My mind blamed him for my own inability to focus on anything, but really it was ADHD, something I’d suspected for a while, but hadn’t allowed myself to consider seriously.
Instead, I pictured myself on my sixth-floor balcony, teetering on the edge, and wondered what it would be like to throw myself off—if my husband would get over it, and ultimately be better off without someone as unstable as me. Then almost immediately, I chided myself for thinking these ungrateful, selfish thoughts. I began to realize that my fear of facing my disorder was keeping him from being with the version of me he deserved. Someone sweet, kind, and compassionate. I didn’t just owe it to him, but I also to myself to find that woman again.
Reading about ADHD, I forced myself to focus instead of scanning over the first few lines, as I’d done many times before. It finally made sense—the inability to focus and prioritize tasks, heightened emotions, often losing track of what I was saying mid-conversation, and experiencing a state of hyperfocus in which I’d forget to eat or drink water all day, they were all symptoms of ADHD. I saw patterns scattered across my childhood and teenage years, ones I’d simply never understood before. I took online assessments and every single one said that I had a strong indication of ADHD.

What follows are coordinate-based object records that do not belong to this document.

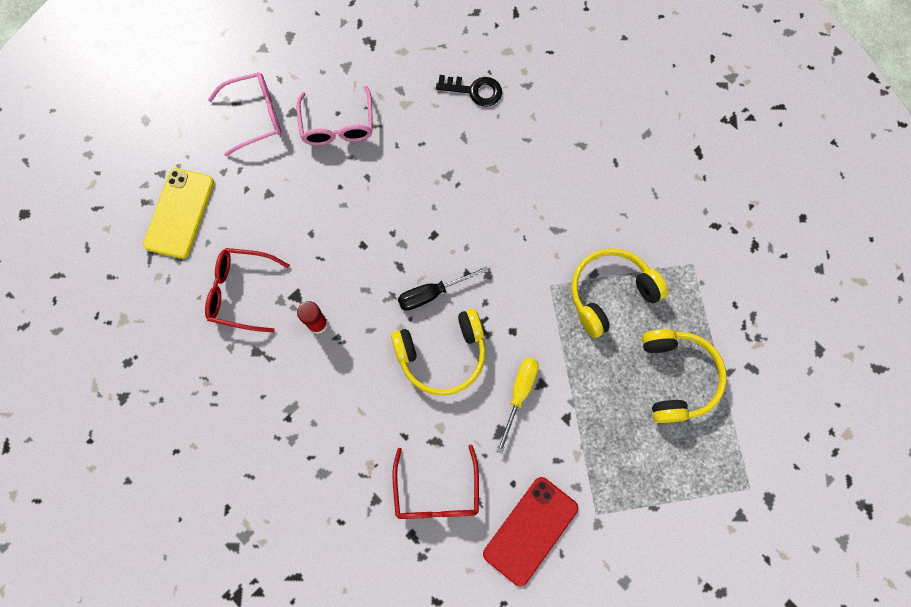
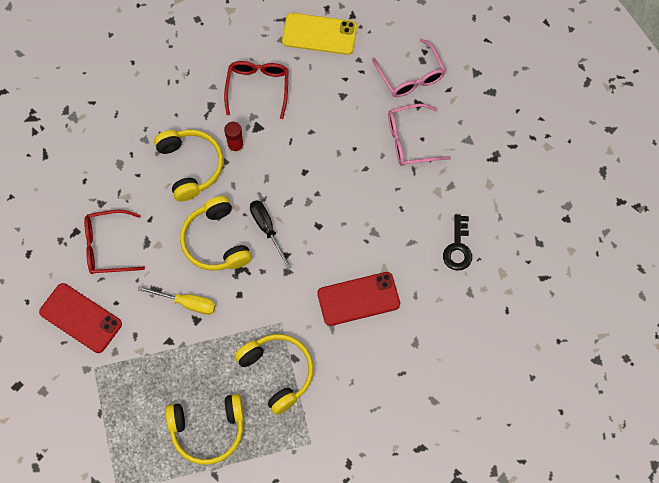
camera: 85 degrees right, 5 degrees down
none -> yellow headphones [154,130,223,202]
none -> red phone [317,272,400,326]

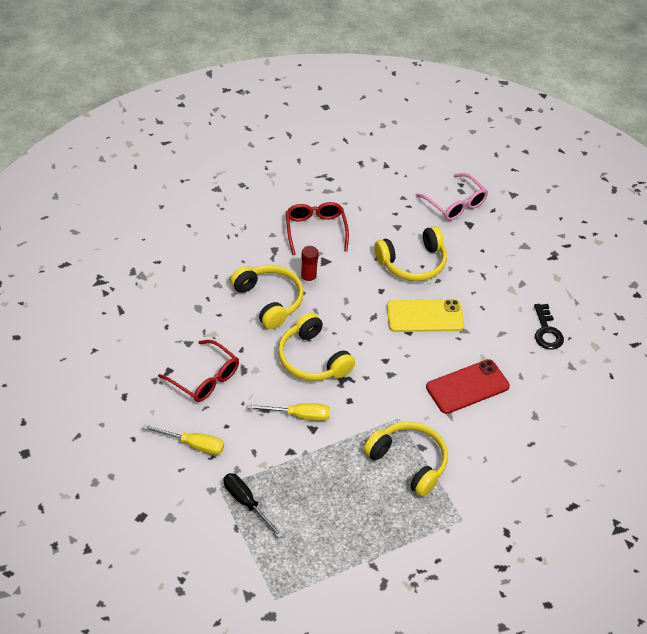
camera: 15 degrees left, 20 degrees down
red phone [39,283,122,353] -> yellow screwdriver [142,424,224,455]
red glasses [84,209,145,274] -> red glasses turned 120 degrees counterclockwise [158,340,239,402]
yellow headphones [165,394,244,465] -> yellow headphones moved to [374,226,447,281]
black screwdriver [250,200,291,269] -> black screwdriver moved to [223,473,283,538]
yellow phone [282,13,357,55] -> yellow phone moved to [387,299,464,332]
pink glasses [388,104,450,166] -> none

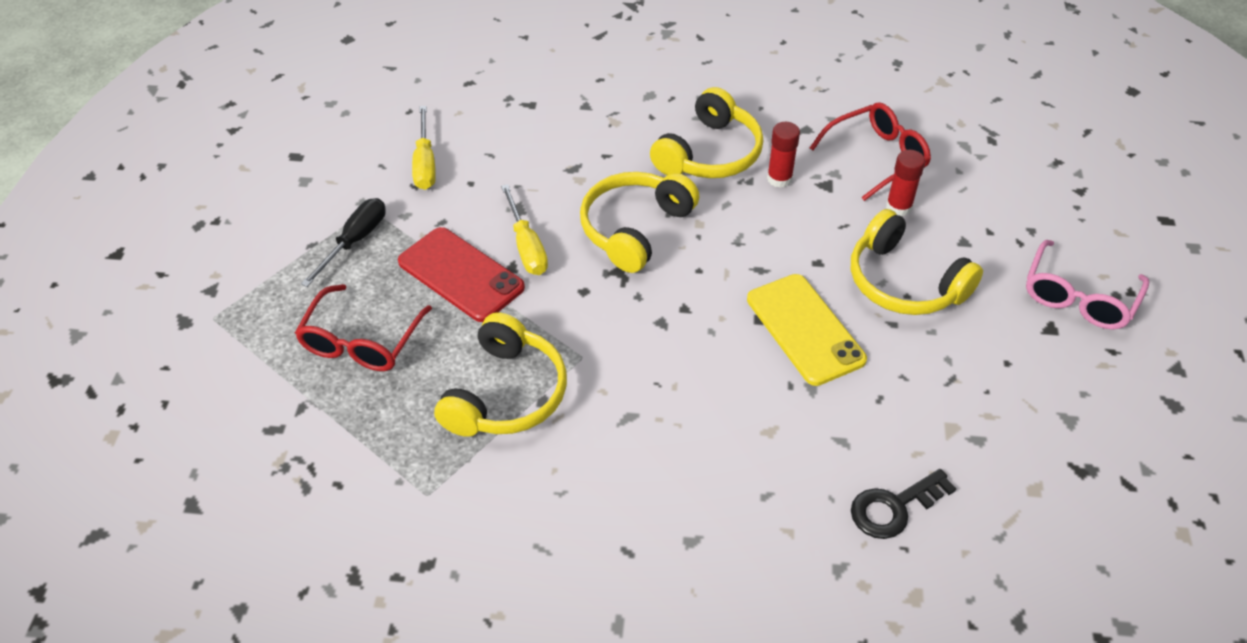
camera: 70 degrees right, 0 degrees up
red glasses [158,340,239,402] -> red glasses moved to [295,284,432,371]
red phone [426,359,510,414] -> red phone moved to [398,227,525,322]
none -> red glue stick [886,150,925,216]

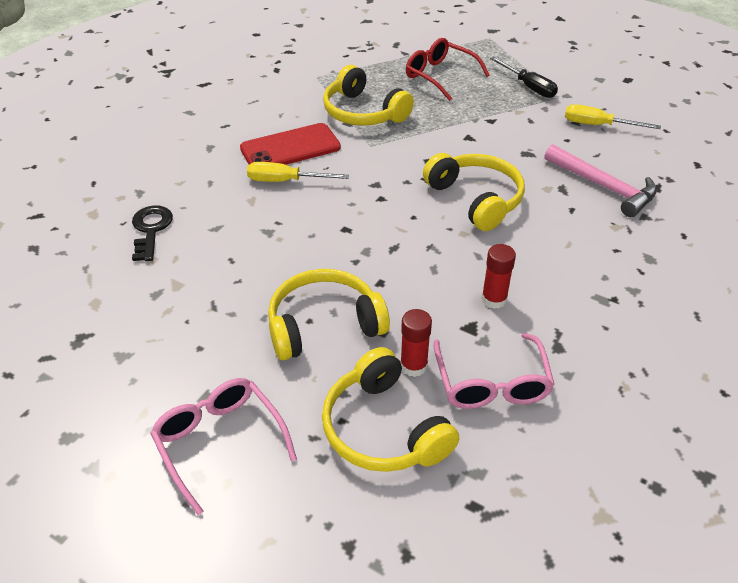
camera: 115 degrees right, 5 degrees down
red phone [398,227,525,322] -> red phone moved to [240,123,341,165]
yellow screwdriver [501,184,548,275] -> yellow screwdriver moved to [247,162,349,182]
yellow headphones [650,87,763,178] -> yellow headphones moved to [322,347,459,472]
yellow phone [747,274,867,386] -> none
red glasses [810,102,931,201] -> pink glasses [433,333,555,409]
none -> pink hammer [545,144,657,217]

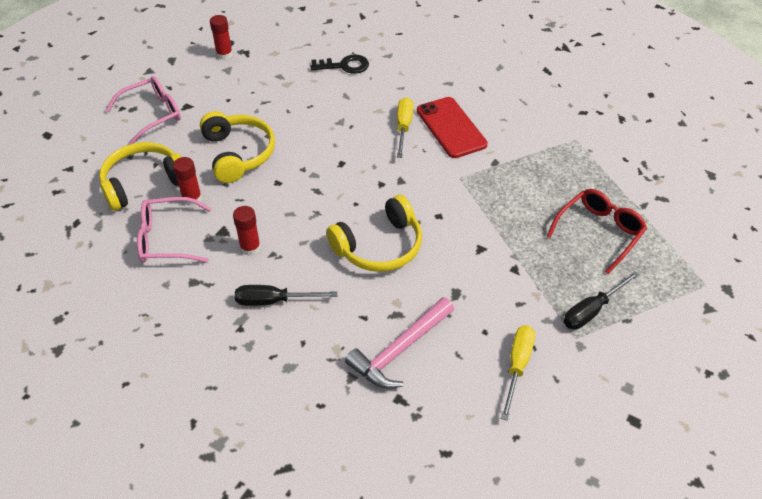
camera: 90 degrees right, 5 degrees up
yellow headphones [323,65,414,126] -> none
none -> red glue stick [210,15,233,60]
none -> black screwdriver [235,285,338,306]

At first, admitting to myself that I might need professional help felt like an admission of weakness. I’ve never thought of myself as a victim of circumstance. As it turns out, my first step in separating how my mind works from who I am is to be kinder to myself. I needed to recognize the burden of perfection I carry around is self-imposed. I am beginning to understand that there is no shame in needing help and asking for it.
While the rest of the world adjusts to their own 'new normal,' I am learning to practice mindful breathing, meditation, journaling, and use positive affirmations.
After a long, heartfelt conversation with my husband, I’ve signed up for online therapy, considering that we expect to be spending the next few months at home. It hasn’t been long but, already, the first few sessions of Cognitive Behavioral Therapy have helped. While the rest of the world adjusts to their own "new normal," I am learning to practice mindful breathing, meditation, journaling, and use positive affirmations. Some days are better than others, but my awareness of my cognitive distortions brings me hope, even on the days that are tough.
I’d be lying if I didn’t admit I am afraid of the stigma around mental illness. As an Indian woman, I’m expected to sort out my issues by talking to my friends and family, and if there are issues deeper than that, then they’re accompanied by the very real fear of being labelled "crazy" or "neurotic."
Lately I’ve confided in a few friends, but I don’t think they know what it means to have ADHD. I’m not even sure I understand completely. What I do know is understanding how my brain is wired is a process that will take time and patience. While I am now comfortable enough to associate myself with the four letters that impact every day of my life, I still have a long way to go. I’m relieved to have taken my first step on the road to recovery, and I’m hoping that it’s the hardest one.